ABOUT THIS EXERCISE
Answer with the exact lines of the following material from the one containing "[124,689,175,703] a=10; ->" through the one containing "[114,773,205,787] c=-15000; ->", both end lines included.

EXTRACTED RECORDS
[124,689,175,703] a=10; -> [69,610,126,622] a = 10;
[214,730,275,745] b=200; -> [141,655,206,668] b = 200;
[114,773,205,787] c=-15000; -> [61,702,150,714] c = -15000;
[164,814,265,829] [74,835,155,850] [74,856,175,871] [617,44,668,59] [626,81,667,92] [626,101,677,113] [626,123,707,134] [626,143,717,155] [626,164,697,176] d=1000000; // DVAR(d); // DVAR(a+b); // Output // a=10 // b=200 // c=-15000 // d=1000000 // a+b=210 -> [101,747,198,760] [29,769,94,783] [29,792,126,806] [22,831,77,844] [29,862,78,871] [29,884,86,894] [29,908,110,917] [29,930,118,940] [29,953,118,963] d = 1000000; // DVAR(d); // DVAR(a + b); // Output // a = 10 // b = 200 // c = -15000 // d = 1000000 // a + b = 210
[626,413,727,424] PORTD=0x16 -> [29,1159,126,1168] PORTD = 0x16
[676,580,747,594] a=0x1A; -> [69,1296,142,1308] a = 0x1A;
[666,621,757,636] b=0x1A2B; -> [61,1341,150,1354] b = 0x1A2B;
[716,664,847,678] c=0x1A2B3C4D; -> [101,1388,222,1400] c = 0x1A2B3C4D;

--

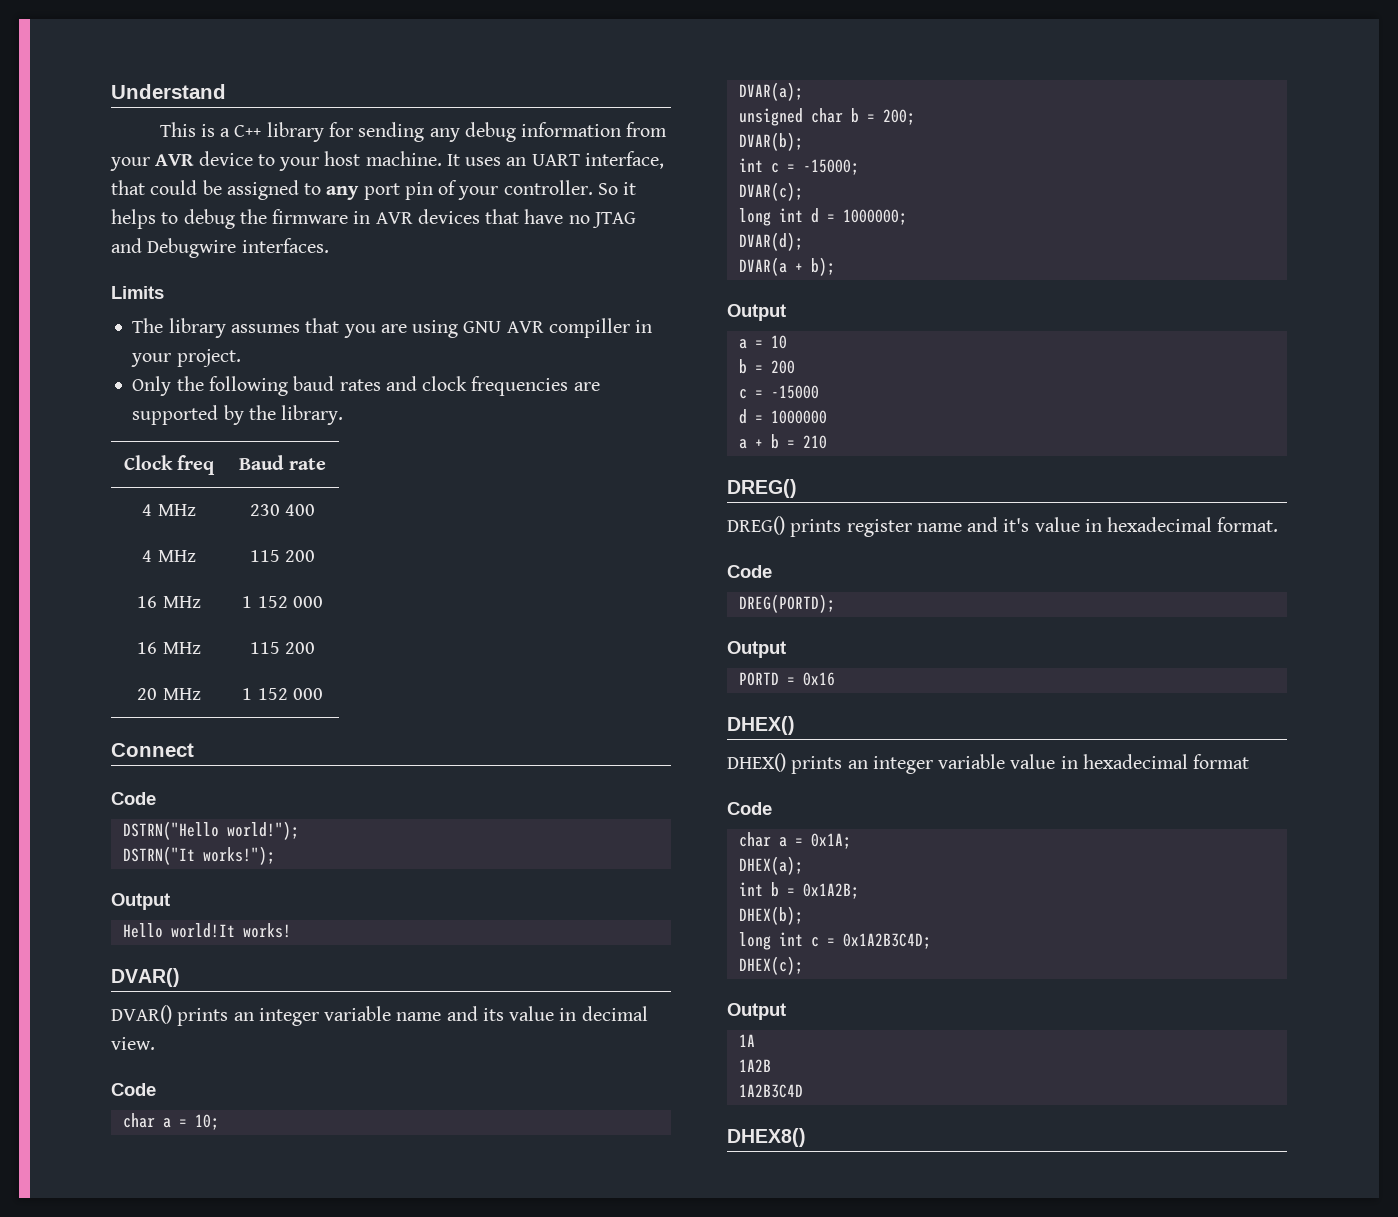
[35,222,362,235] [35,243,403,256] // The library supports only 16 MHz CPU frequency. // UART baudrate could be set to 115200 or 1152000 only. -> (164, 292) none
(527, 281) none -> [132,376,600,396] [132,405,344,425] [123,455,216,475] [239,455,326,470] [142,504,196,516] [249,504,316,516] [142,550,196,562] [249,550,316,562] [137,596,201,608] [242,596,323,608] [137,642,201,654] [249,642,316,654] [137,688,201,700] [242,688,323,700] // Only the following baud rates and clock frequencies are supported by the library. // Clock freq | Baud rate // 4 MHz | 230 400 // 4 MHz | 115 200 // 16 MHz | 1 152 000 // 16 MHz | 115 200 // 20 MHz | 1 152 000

TASK SOLUTION
[124,689,175,703] a=10; -> [69,610,126,622] a = 10;
[214,730,275,745] b=200; -> [141,655,206,668] b = 200;
[114,773,205,787] c=-15000; -> [61,702,150,714] c = -15000;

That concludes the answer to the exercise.